11.2.14

O angariador de abraços

In http://strawberryindigo.files.wordpress.com/2013/10/free-hugs.jpg%3Fw%3D835%26h%3D400%26crop%3D1
Noites bem dormidas. Isentas de pesadelos. Um sono atapetado por lençóis de seda. Só possível aos que não tropeçam em apoquentações. Aos que se abraçam ao mundo com os defeitos que são seus, e os do mundo, sem decair num palco dramático, onde o negrume realista berra tão alto.
As alvoradas são sempre erupções radiosas, as cores abrindo-se numa cornucópia de flores pujantes em seu perfume. “Os olhos sem olheiras vêm melhor”, diz para os seus botões enquanto espreita no espelho da casa de banho depois de discernir o tempo lá fora (por sinal, chuvoso). As baias do dia, de todos os dias, são da sua autoria. Não vira a cara ao lado obscuro do mundo, em abruptas doses servido pela imprensa. Mas não capitula. As desgraças, as mortes, as misérias, as decantações da bondade (em sua furtiva debandada), as aleivosias, os disfarces, a contumaz ilação superficial – o cardápio inteiro que os olhos, ausentes de olheiras, desfolham enquanto se desembaraça do pequeno-almoço.
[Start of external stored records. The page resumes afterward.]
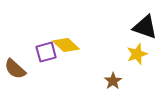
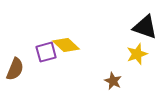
brown semicircle: rotated 110 degrees counterclockwise
brown star: rotated 12 degrees counterclockwise
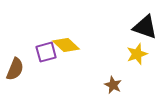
brown star: moved 4 px down
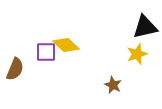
black triangle: rotated 32 degrees counterclockwise
purple square: rotated 15 degrees clockwise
Plano do dia: o mesmo dos dias anteriores: descer à rua, uma qualquer movimentada no coração da cidade, e oferecer abraços às pessoas que passam” – regista mentalmente. Pois não há, naquela casa, nem nas casas em redor, ninguém com quem trocar umas palavras. Não é isso que o entristece. Está vacinado contra a melancolia. Tivera a sua dose. Aprendera com a inutilidade da melancolia. E aprendera como é escasso o tempo de sobra. Por mais que seja – é escasso. Não pode esse tempo ser domado pela melancolia, ou pelas forças que usurpam a escuridão e embaciam a humanidade.
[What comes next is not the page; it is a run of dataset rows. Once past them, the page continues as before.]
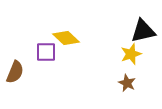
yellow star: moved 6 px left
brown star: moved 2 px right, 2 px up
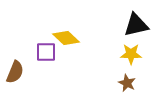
black triangle: moved 7 px left, 6 px up
yellow star: rotated 20 degrees clockwise
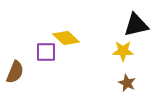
yellow star: moved 8 px left, 3 px up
Saiu à rua. Pôs uma fatiota a preceito, apessoado como iria para o escritório (que já não era seu poiso). A tiracolo, as tarjas de cartão por onde enfiaria a cabeça assim que subisse da estação do metro a uma das ruas centrípetas da cidade. Na tarja, em letras de cores garridas, o dizer ostentatório: “ofereço abraços!” Assim como assim, tinha de transformar a desocupação numa utilidade, tinha de fugir da hibernação. Para os outros, indiferentes ou não à sua generosidade afetiva. E para o tempo seu que, desocupado, não podia ser convertido em bálsamo de sobressaltos.
As lágrimas, não as enxugava de si mesmo. Retirava-as dos rostos fechados dos anónimos que aceitavam um abraço. Nem que fosse por uns segundos.